(Items listed in a dataset)
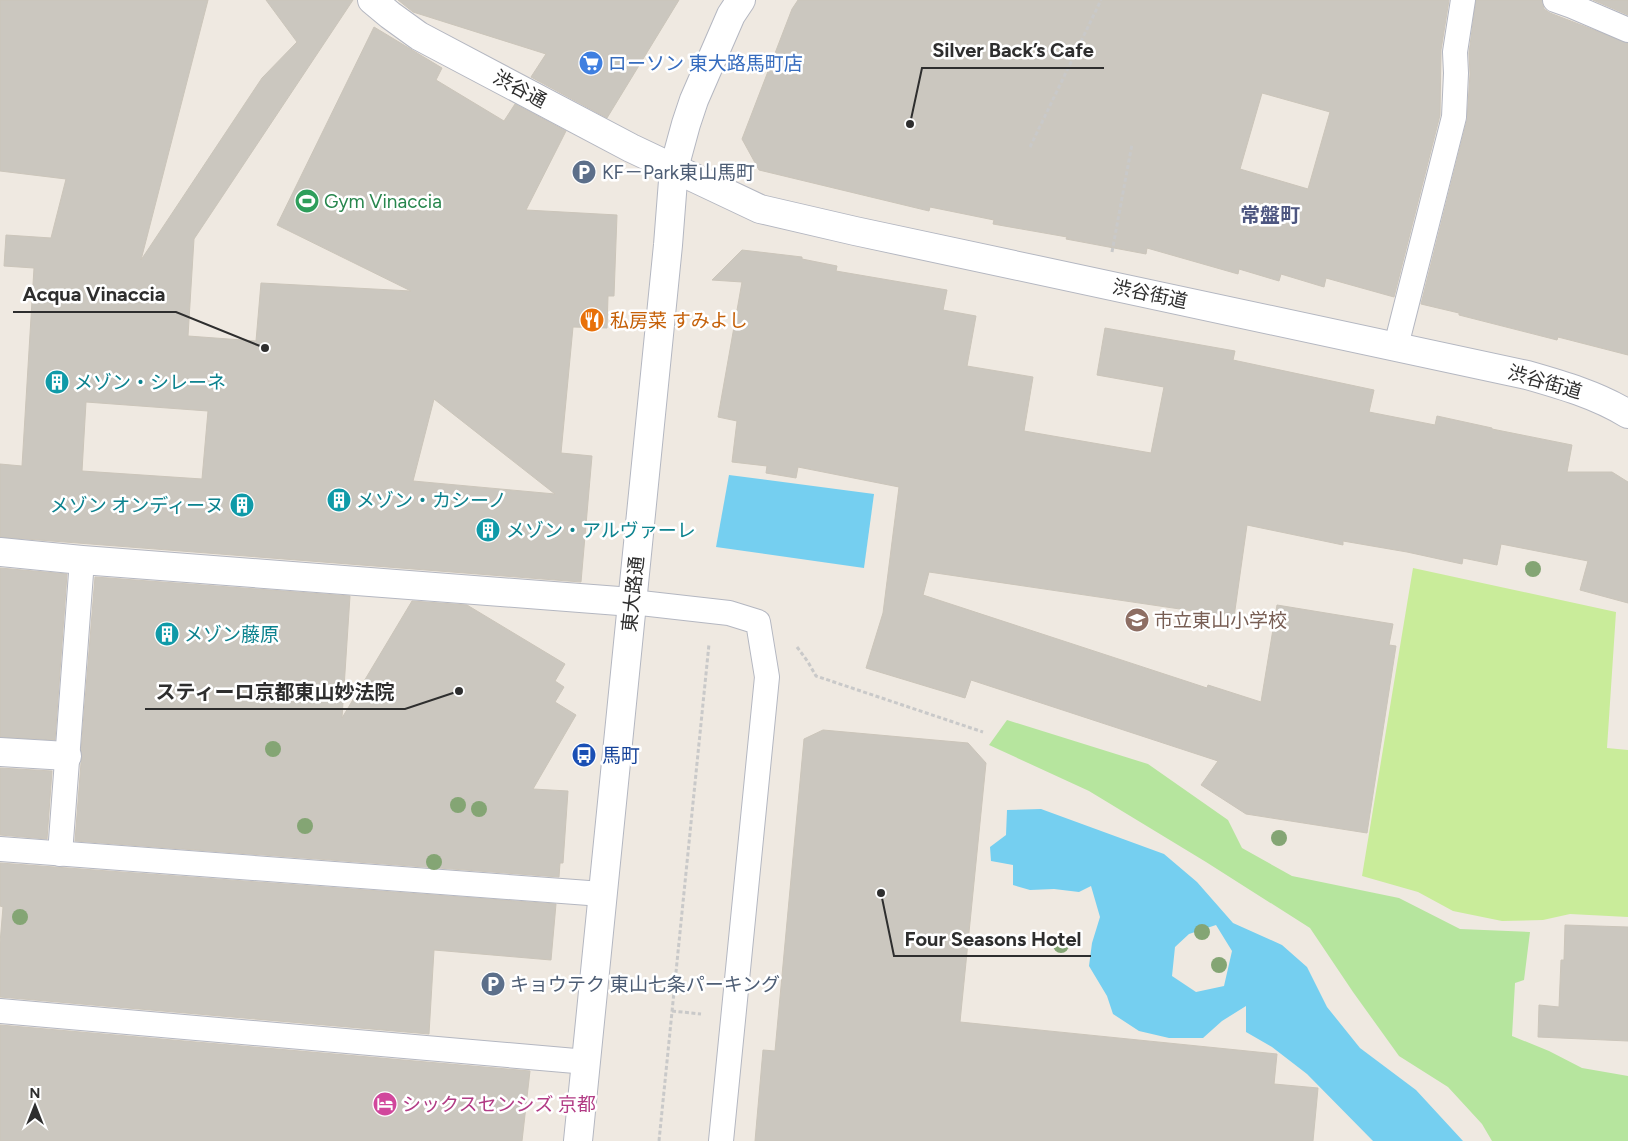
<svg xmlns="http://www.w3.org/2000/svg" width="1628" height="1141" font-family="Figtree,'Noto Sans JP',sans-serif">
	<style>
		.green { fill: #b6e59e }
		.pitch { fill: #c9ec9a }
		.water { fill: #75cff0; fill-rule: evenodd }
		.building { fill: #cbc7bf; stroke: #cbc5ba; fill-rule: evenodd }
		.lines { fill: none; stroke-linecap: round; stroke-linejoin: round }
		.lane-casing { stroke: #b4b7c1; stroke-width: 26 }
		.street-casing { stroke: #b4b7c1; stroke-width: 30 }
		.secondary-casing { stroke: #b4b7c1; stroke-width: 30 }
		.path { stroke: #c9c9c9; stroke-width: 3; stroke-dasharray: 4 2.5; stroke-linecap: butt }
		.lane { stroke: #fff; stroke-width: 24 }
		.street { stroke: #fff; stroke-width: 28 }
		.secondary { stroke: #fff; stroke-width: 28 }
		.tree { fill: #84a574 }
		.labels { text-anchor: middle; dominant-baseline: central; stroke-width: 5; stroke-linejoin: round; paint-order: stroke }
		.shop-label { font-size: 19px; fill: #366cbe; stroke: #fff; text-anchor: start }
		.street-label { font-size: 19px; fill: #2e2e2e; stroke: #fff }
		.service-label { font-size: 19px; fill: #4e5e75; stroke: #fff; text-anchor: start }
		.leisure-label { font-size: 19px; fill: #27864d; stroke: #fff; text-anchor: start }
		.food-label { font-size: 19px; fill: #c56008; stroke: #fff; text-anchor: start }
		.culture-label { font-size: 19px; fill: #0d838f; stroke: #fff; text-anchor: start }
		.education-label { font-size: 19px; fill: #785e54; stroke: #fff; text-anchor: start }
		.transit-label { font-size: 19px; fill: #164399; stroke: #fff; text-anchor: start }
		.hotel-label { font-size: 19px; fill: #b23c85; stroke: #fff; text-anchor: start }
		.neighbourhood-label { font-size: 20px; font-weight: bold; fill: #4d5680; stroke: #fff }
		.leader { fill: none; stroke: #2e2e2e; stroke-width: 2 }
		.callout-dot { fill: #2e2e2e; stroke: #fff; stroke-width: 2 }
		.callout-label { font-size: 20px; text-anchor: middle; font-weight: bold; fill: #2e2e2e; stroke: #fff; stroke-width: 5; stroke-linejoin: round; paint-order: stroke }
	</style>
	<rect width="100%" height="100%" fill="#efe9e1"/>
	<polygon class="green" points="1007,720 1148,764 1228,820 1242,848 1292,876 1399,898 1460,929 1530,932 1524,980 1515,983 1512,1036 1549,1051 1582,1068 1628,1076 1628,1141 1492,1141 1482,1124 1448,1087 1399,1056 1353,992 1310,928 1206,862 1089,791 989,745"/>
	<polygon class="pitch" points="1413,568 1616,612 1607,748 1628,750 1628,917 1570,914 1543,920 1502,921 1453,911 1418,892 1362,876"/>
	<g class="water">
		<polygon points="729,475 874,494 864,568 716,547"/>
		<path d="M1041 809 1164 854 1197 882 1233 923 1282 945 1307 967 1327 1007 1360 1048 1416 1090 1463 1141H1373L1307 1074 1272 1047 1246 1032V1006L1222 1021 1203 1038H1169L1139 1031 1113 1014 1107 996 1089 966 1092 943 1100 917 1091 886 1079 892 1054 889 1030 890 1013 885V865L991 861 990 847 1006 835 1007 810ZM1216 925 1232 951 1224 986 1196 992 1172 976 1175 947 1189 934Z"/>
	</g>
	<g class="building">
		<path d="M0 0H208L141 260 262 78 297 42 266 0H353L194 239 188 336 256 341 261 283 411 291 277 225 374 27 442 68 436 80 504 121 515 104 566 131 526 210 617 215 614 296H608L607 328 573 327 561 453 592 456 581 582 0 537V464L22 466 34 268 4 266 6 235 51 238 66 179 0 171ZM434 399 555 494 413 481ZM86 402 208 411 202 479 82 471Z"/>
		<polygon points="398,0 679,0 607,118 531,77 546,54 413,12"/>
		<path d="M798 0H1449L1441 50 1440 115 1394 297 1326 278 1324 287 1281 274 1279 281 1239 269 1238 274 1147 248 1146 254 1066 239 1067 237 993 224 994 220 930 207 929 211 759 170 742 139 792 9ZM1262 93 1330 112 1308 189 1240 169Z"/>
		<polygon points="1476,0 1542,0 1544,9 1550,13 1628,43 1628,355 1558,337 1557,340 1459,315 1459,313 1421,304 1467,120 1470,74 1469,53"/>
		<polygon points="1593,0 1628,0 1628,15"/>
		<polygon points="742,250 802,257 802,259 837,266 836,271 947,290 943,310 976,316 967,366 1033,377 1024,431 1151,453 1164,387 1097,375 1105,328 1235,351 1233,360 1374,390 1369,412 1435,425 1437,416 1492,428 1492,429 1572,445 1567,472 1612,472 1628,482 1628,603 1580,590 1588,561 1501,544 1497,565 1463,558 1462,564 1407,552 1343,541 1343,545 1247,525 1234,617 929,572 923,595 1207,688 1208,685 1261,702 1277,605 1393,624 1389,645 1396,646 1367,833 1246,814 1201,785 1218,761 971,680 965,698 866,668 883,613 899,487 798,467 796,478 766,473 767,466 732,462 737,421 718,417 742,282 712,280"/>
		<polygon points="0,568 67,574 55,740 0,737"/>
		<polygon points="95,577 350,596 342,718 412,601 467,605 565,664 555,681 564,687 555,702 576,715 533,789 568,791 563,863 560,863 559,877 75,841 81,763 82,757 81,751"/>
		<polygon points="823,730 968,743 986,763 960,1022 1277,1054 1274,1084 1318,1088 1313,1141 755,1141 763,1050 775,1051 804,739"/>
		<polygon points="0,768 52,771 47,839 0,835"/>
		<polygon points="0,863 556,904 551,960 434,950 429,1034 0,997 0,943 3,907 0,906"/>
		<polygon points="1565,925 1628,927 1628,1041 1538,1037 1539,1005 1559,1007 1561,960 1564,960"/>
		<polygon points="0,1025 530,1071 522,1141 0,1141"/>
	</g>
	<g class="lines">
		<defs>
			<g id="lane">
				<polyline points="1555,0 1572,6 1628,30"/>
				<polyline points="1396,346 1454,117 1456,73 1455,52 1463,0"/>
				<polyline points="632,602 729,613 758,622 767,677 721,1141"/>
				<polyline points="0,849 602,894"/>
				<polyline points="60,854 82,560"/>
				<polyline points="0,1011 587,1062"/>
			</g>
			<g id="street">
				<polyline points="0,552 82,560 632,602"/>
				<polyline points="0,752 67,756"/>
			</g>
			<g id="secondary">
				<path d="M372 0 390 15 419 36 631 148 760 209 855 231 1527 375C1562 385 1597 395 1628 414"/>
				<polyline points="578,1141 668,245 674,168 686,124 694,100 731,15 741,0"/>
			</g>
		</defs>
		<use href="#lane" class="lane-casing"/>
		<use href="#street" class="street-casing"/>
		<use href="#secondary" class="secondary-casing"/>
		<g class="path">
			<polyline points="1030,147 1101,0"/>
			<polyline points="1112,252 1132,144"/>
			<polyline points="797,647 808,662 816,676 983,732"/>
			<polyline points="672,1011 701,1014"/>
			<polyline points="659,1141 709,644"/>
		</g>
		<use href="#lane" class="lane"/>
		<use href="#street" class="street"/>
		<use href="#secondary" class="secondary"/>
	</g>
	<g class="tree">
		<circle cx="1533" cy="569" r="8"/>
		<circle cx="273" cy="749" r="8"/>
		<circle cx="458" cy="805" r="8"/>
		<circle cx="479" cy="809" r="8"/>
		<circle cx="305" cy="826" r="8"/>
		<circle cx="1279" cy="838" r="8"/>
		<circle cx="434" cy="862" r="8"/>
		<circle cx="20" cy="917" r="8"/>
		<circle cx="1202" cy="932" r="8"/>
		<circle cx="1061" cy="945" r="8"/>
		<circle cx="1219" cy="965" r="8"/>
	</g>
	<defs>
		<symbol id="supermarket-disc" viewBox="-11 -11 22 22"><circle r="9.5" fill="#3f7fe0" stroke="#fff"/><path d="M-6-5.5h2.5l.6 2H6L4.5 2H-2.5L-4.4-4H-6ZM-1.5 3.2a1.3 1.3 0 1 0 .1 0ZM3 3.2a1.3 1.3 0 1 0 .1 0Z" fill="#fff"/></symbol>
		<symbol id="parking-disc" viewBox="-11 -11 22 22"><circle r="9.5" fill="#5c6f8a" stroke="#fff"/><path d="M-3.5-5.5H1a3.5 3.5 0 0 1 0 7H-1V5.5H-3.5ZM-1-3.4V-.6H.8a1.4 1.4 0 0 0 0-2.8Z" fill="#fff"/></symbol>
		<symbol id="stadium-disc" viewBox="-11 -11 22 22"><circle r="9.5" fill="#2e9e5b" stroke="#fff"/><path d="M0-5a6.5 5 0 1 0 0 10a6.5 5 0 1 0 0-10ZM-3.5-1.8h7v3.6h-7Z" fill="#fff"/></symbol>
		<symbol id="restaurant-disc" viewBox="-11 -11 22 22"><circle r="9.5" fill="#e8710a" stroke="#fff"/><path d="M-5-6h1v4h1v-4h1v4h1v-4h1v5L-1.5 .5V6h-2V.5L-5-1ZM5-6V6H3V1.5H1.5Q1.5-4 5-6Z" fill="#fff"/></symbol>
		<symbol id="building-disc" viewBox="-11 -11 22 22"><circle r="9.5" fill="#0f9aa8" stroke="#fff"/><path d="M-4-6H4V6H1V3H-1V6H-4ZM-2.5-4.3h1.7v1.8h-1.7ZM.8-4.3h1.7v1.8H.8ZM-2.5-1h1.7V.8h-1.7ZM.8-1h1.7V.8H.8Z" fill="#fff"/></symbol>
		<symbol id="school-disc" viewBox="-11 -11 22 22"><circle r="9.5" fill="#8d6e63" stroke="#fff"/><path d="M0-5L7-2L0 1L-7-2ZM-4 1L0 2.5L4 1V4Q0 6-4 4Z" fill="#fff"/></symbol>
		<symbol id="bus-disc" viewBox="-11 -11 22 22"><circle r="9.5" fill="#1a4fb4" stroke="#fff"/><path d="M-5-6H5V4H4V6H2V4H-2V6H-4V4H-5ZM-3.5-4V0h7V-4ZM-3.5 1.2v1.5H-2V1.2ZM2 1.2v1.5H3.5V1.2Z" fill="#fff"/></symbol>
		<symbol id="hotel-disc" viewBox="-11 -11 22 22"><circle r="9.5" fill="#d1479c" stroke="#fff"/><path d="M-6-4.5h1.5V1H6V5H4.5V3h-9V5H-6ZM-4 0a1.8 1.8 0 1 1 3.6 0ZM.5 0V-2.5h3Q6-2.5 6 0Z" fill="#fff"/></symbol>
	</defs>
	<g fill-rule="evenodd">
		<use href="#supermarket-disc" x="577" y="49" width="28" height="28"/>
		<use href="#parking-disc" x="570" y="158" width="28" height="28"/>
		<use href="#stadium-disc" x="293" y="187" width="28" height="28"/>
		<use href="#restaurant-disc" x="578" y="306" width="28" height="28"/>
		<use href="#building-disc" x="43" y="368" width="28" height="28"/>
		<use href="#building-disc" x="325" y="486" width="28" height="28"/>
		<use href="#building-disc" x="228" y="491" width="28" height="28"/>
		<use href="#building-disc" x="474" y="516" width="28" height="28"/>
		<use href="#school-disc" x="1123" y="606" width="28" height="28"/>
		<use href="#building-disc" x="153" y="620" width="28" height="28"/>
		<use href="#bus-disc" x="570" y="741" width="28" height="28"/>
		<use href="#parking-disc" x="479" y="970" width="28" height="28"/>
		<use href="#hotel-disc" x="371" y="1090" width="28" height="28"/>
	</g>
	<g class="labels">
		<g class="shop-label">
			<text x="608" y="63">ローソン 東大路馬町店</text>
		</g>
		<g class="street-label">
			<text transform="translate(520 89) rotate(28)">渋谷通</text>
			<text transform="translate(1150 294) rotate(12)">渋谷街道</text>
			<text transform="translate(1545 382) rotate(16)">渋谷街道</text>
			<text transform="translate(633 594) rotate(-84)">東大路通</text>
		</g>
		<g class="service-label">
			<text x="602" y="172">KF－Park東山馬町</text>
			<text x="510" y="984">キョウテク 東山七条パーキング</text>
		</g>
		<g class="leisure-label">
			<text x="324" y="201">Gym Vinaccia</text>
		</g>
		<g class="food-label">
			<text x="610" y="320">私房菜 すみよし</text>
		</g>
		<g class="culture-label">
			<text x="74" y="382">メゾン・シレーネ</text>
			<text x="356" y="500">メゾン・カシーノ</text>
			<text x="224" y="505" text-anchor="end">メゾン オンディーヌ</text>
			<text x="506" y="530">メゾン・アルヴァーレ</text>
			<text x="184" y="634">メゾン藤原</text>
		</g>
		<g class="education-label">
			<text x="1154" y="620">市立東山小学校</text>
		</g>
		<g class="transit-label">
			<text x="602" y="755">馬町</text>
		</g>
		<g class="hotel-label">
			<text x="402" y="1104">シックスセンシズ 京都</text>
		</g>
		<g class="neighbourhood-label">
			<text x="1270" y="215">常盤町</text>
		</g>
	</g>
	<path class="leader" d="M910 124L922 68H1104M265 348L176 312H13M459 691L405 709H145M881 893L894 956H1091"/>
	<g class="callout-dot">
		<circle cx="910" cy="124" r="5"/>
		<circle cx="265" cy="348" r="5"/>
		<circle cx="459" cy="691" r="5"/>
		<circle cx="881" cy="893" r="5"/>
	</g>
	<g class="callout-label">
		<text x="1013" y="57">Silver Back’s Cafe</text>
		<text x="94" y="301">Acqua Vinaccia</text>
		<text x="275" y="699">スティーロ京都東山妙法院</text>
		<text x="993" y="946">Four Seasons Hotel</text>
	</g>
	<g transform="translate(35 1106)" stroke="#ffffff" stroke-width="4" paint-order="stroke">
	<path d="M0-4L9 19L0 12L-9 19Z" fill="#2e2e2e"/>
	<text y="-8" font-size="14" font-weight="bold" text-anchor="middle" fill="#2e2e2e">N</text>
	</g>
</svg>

▸ **What to work on**: For the word "none", work out how many lines of the entries contain it, and state the number alone.

▸ **Answer to this problem**: 2